Peki, bu dizi dizi yanlışları kim yapmış? Sözü eğip bükmeden söyleme vaktidir: En başta merkezî hükûmet. Kabahatin yüzde doksanı baştakilerdedir. Çok geriye gitmeye gerek yok: Yirmi yıl içinde, baskıyla, talimatla, İhale Kanunu''nu 193 kere değiştirerek müdahale eden onlardır. İhale Kanunu''nun 193 kere değiştiğini söyleyince, esasen başka söze hâcet yoktur. Yalnız bunun üzerinde duran başımıza gelen her türlü yağmalama, eritme-çürütme, bozma ve bozgun haline şaşmaz. Olan bitenlerin hemen tamamına yakını bu yaz-boz keyfiliğinde ve fırsatçının(oportünist) herkesi susturan, susta durduran despotluğunda oldu.
O Arabesk
"Kader planı" bana Orhan Gencebay''ın meşhur arabeskini hatırlattı. O, "Bana kaderimin bir oyunu mu bu?" derken, acılara, yokluğa, yoksulluğa karşı biriken öfkeyi-çaresizliği formüle ediyordu. Fert fert bir kesimin insanlarının duygusuna tercüman oluyor, feryadını söylüyor, şekillendiriyor ve yine arabeske uygun bir argoyla söyleyelim, insanların gazlarını alıyordu. Toplumun ve ferdin bakış açısını söyleyen, aslında gerçek duruma dayanan arabesk gerçekliğinde bir söylemdi.
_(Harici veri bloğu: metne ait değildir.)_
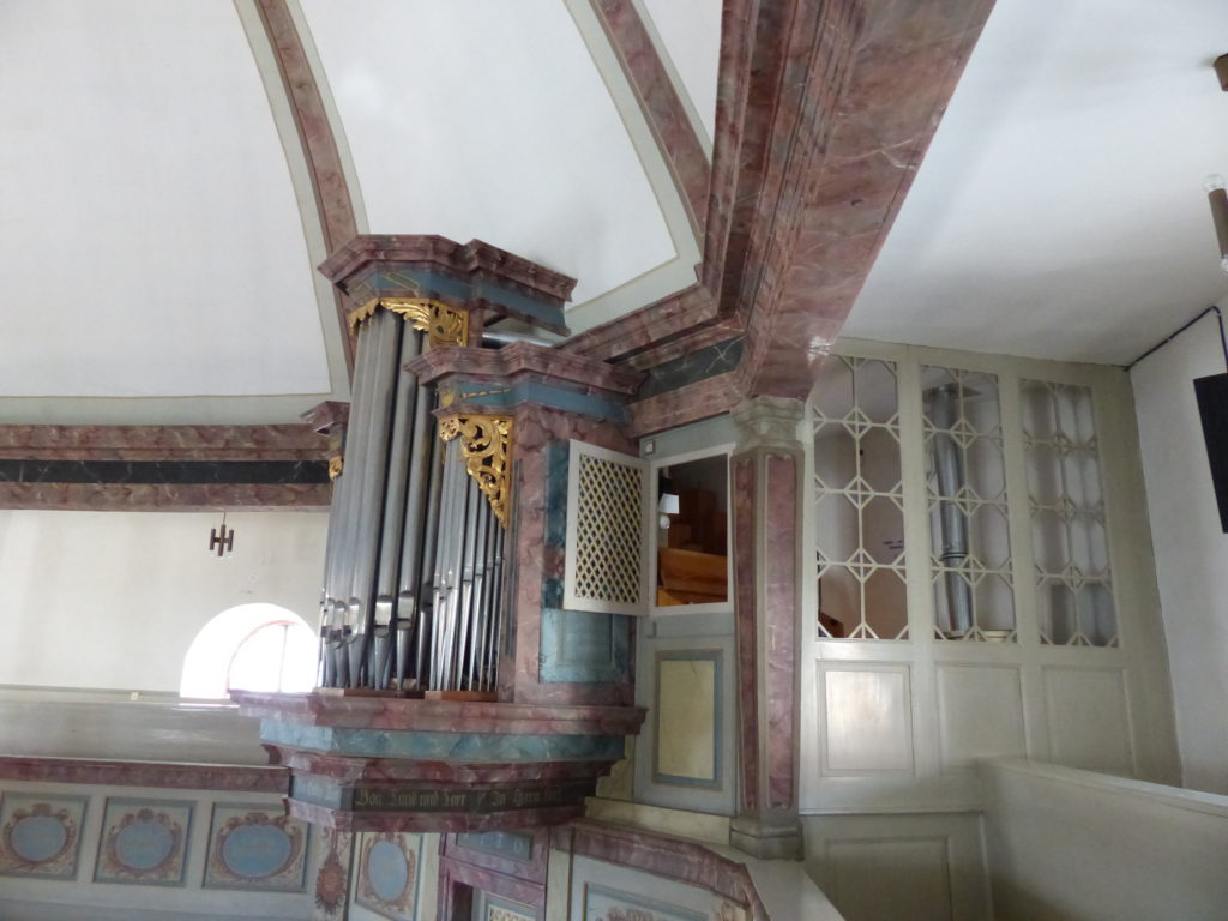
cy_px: 460
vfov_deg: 54.9
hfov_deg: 69.4
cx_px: 614
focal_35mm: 25
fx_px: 887
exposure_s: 1/30
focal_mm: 4.5
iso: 800
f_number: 2.8
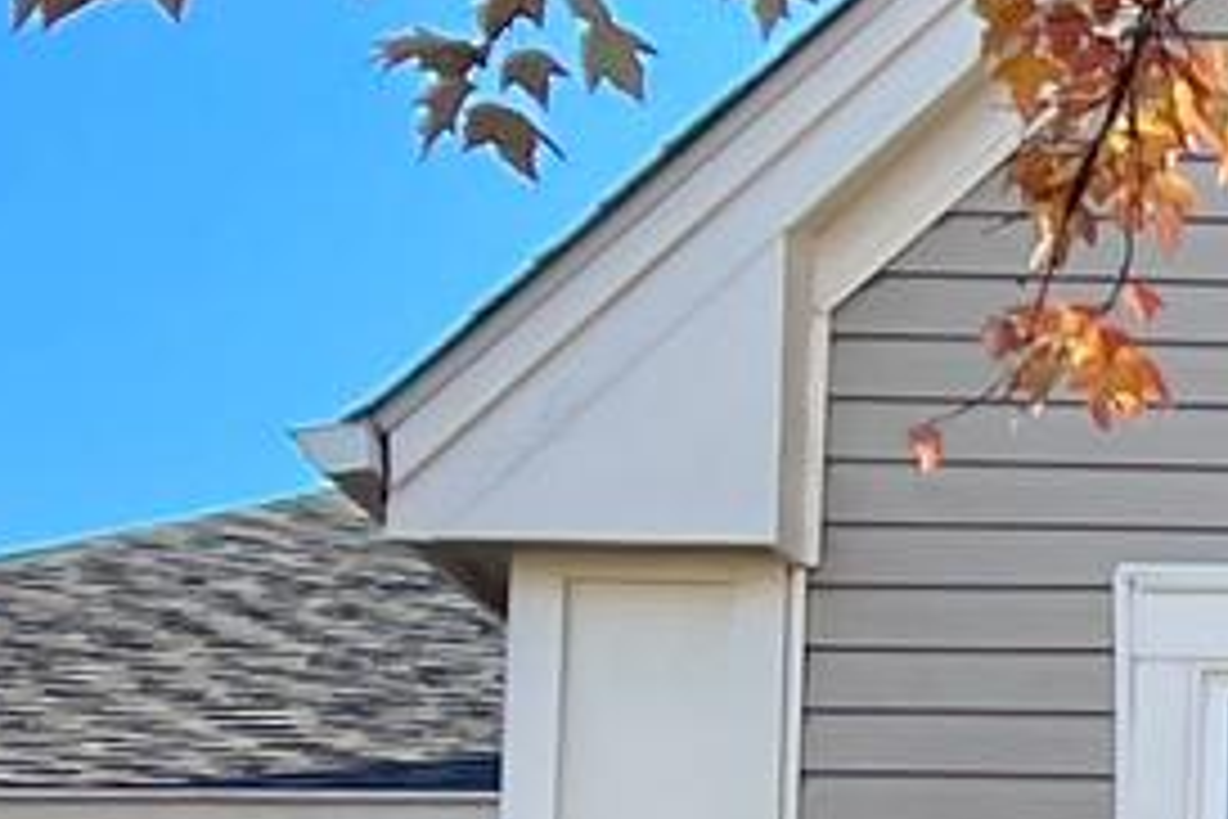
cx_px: 4541
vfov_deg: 6.2
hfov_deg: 7.7
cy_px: 2506
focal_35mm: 203
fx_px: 6924
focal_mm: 5.7
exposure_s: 1/575
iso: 50
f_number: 1.5
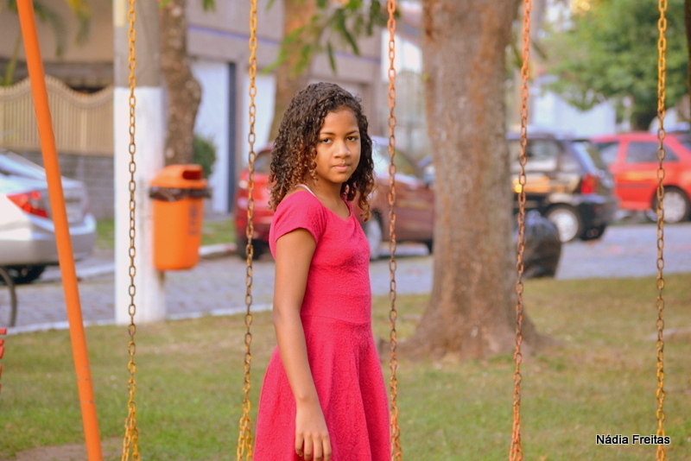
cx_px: 346
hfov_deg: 11.8
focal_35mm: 174
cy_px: 230
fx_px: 3341
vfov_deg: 7.9
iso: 400
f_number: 4.5
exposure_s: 1/60
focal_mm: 116
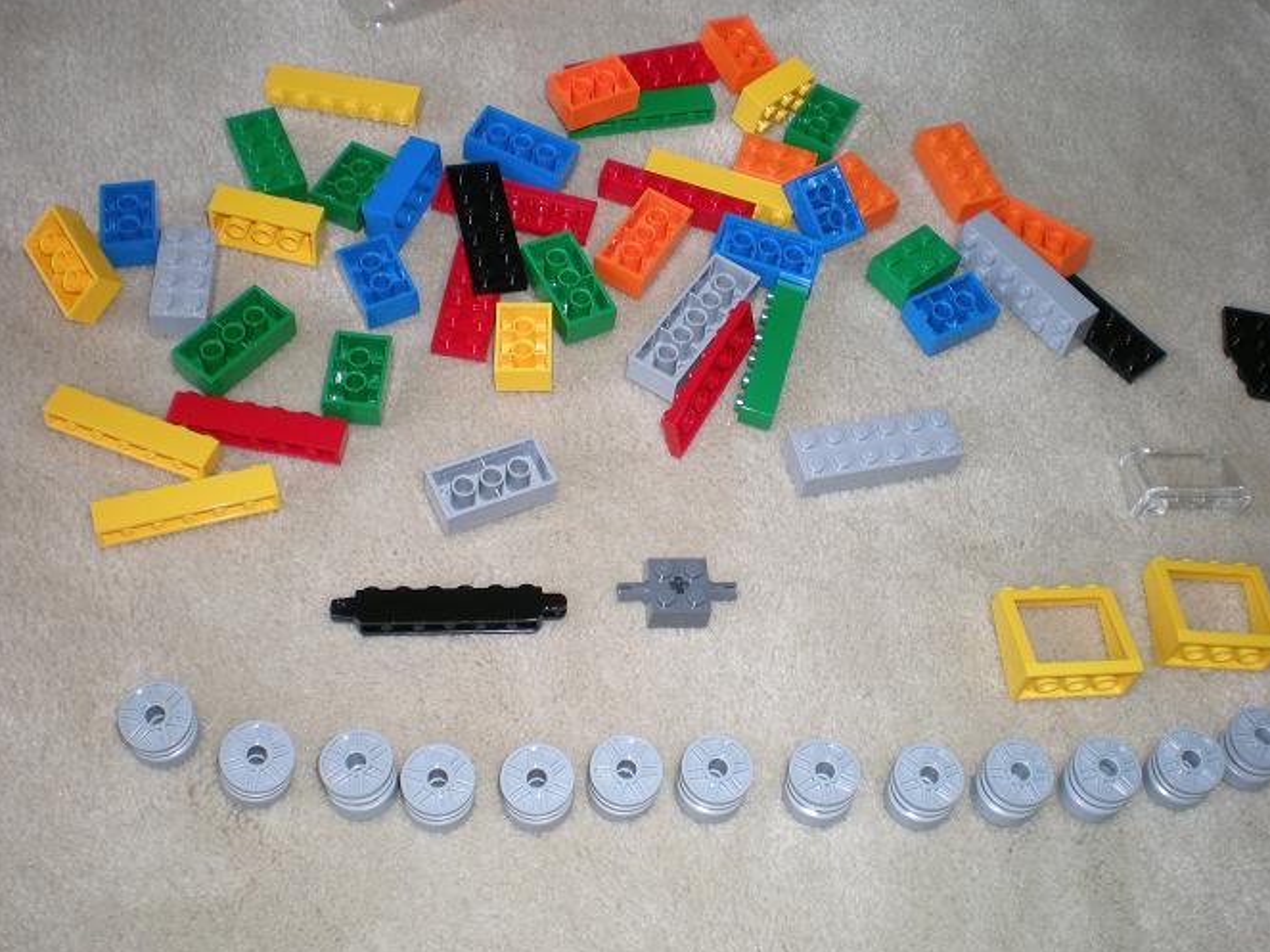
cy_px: 471
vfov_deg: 32.9
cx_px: 657
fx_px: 1614
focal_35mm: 44
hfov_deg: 42.9
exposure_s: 1/30
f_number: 3.1
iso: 64
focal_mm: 6.3
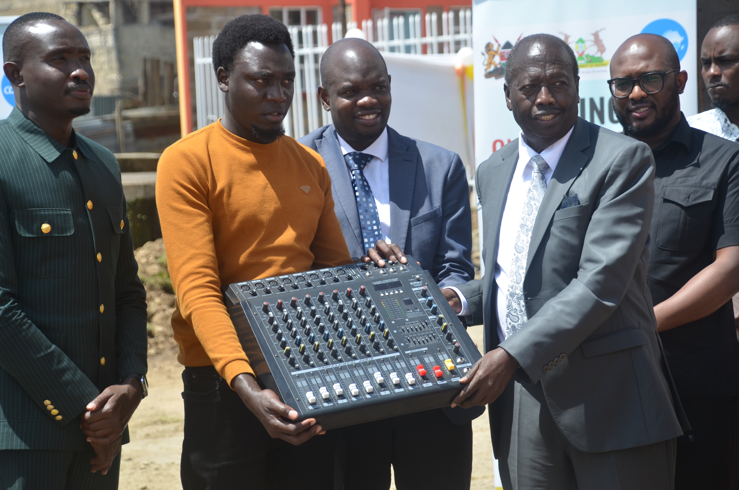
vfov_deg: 12.1
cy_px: 245
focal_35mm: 112
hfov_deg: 18.2
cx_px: 370
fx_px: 2305
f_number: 6.3
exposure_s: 1/640
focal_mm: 75
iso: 200
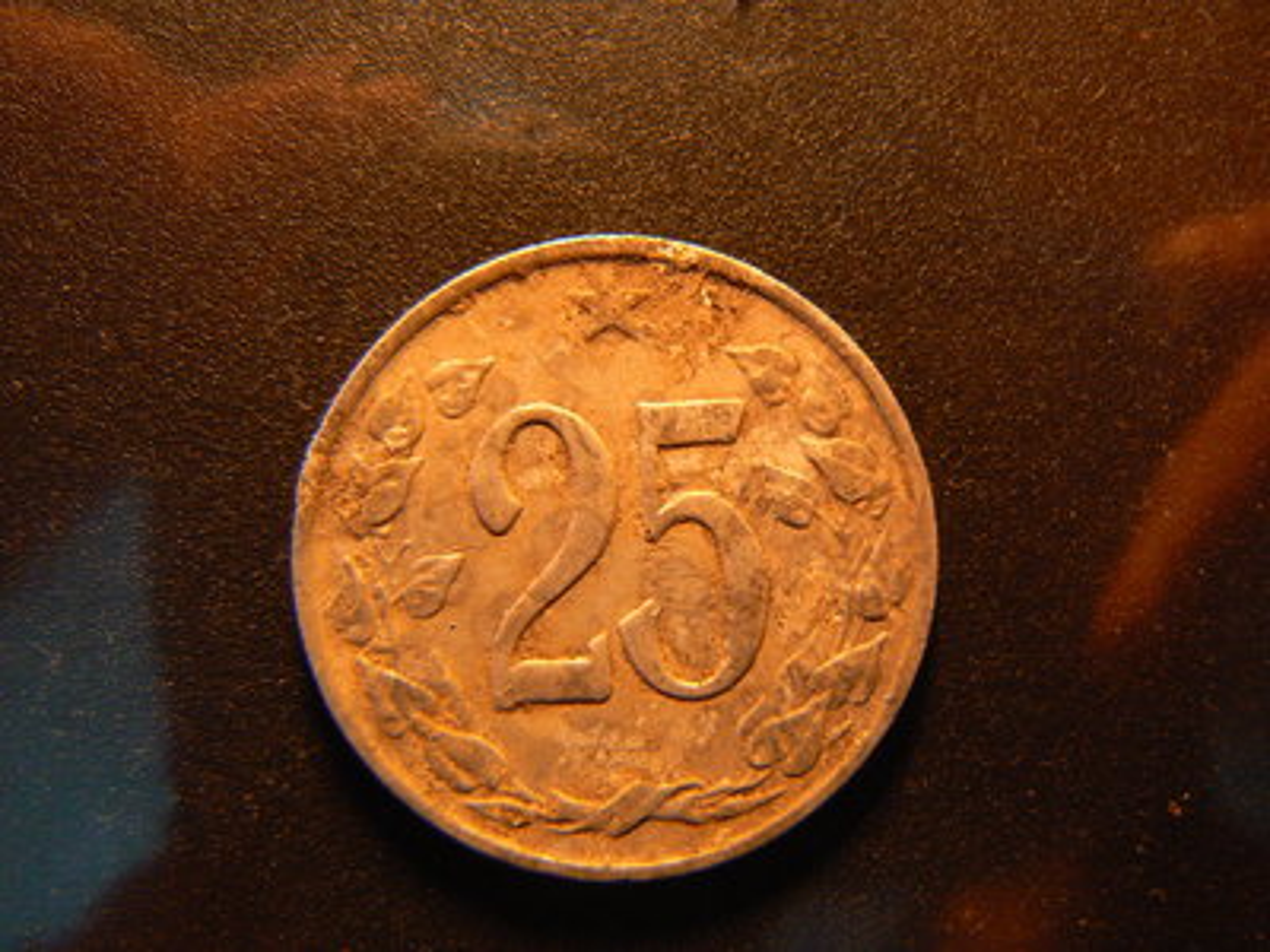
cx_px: 635
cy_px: 476
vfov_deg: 39.7
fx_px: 1321
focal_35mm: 36
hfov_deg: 51.4
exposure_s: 1/30
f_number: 2.8
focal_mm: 6
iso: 160
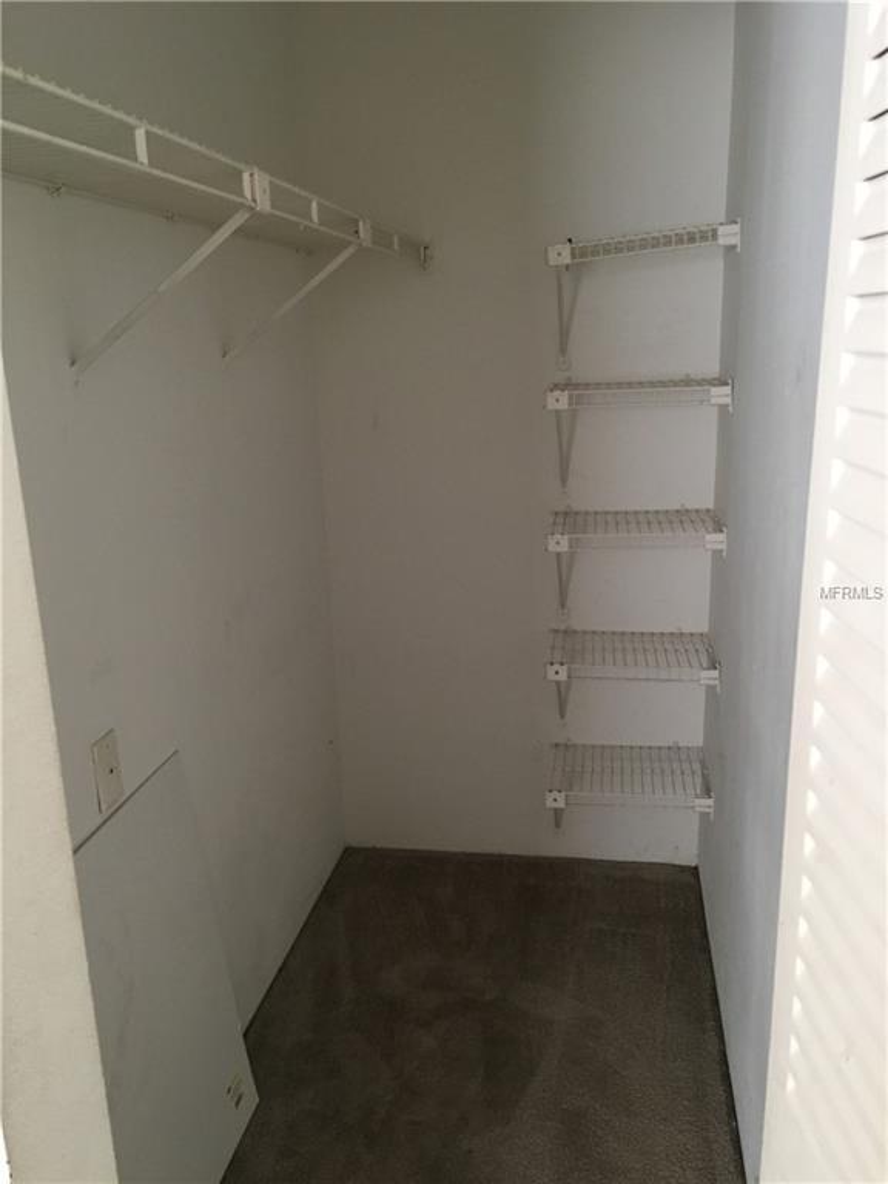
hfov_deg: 48.2
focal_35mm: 29
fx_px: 992
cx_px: 444
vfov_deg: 61.7
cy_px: 592
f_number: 2.2
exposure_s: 1/30
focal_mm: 4.15
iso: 125
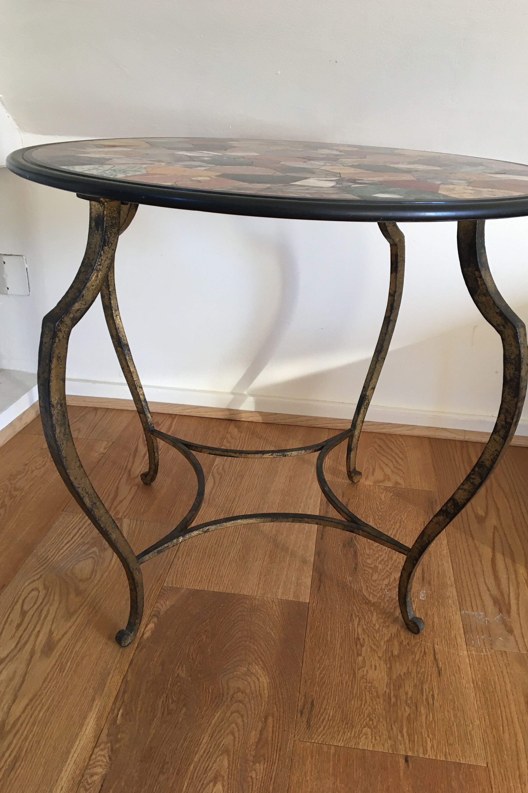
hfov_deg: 42.3
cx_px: 279
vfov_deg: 60.3
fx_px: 682
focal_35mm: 31
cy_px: 392
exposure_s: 1/33
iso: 100
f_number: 2.2
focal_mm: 4.15
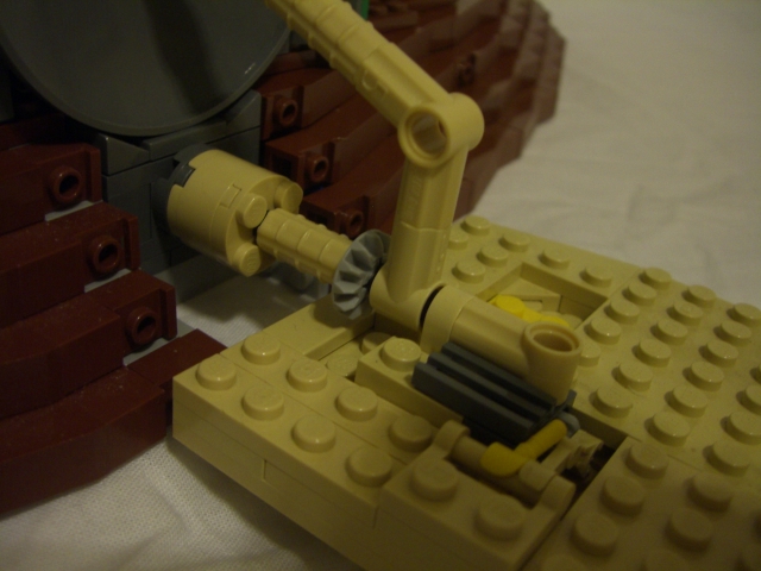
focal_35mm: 38
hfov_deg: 49.0
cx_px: 380
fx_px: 835
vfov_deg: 37.7
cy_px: 286
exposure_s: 1/8
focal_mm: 6.2
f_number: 2.7
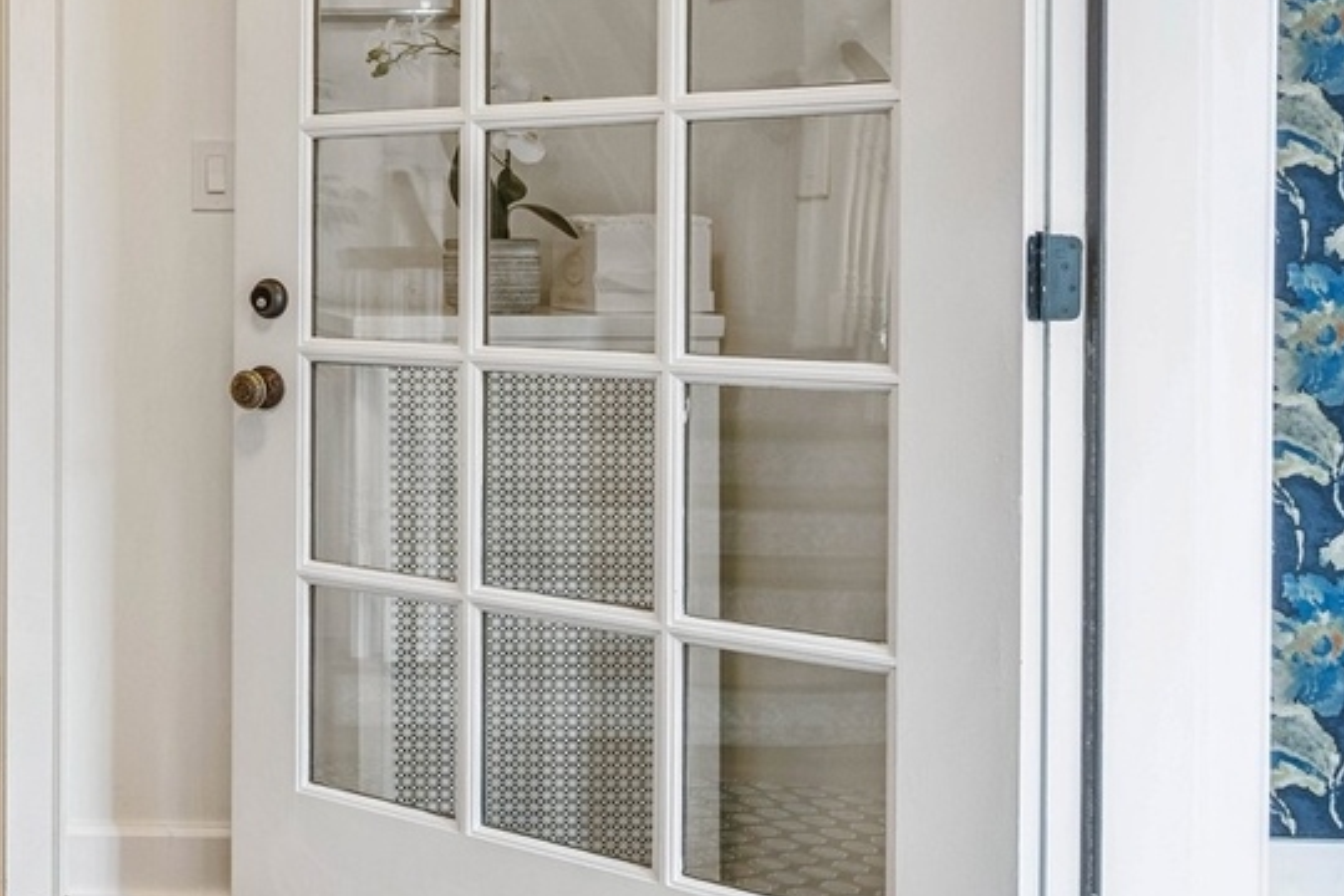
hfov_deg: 32.8
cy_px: 249
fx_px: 1792
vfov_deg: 27.8
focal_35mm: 48
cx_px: -314
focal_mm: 16
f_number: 9.5
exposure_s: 1/2
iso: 200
"Kader Planı" diyenin konuştuğu ve dikkat çektiği yer başka. O, faturayı yukarıya çıkarıyor. Sakın itiraz etmeyin, bu oradan geliyor diyor. Orhan Gencebay''ınki topluma, en azından bir kesime tıpatıp oturuşuyla gerçekle bir yerden buluşuyor. "Kader Planı" diyen, üst perdeden, diline-arkasına Tanrı''yı alarak konuşuyor. İnsanı, iradesini, yapıp etme gücünü bağlayarak büsbütün çaresizliğe iterken bilemediğimiz bir aşkın güç adına söz söyleyerek "Bu budur" diyor. Tanrı''nın bu dile ne diyeceği ayrı bir mesele halinde erbâbının önünde dursun, sorumsuzluk dilinin böylesi düşünenler için dehşettir. Bu kadarla geçilmeyecek kadar önemli bir derdimizdir. Sonuca dair cümlelerime de bu düşünceye benzemez sözün kader yankısı zemin oldu. "Kader planı" diyenlere iyi bakın! Sonraki yazılarımda da, "Kader planı diyenler kendileri niçin kadercilik etmiyorlar? Yaptıklarına bakınca ne görüyoruz?" sorusunu sorarak ve yaşadıklarımızla devam edecek gibiyim. Çünkü bu zelzele bütün sarsıntıların kaynağı.
Diyeceğim şu ki asıl deprem devlettedir. Bu bozgunla yüzleşeceğiz. Depremde kaybettiklerimize borcumuz bu. Yeni nesillere borcumuz bu. Türkiye''ye ve Türklüğe borcumuz bu.